== SUPPLIED INFORMATION ==

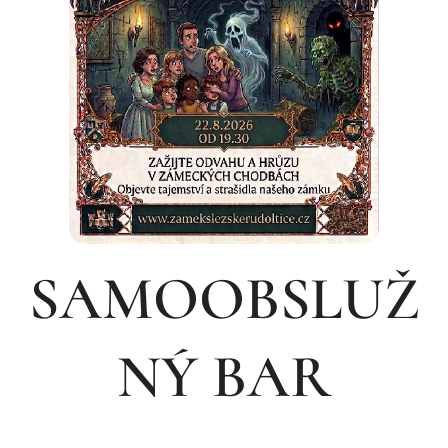
SAMOOBSLUŽ
NÝ BAR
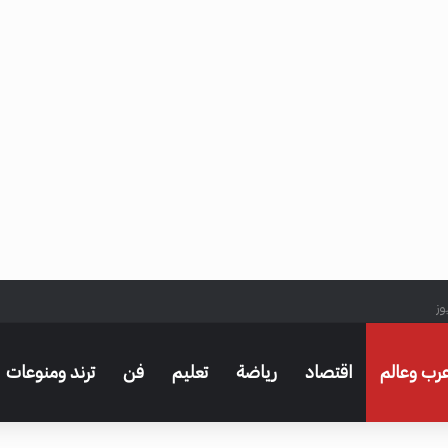
وز
رب وعالم
اقتصاد
رياضة
تعليم
فن
ترند ومنوعات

===

§ THE TASK
Once the pictures are removed, set down what remains of the entries above exactly.

§ EXPECTED ANSWER
SAMOOBSLUŽ
NÝ BAR
وز
رب وعالم
اقتصاد
رياضة
تعليم
فن
ترند ومنوعات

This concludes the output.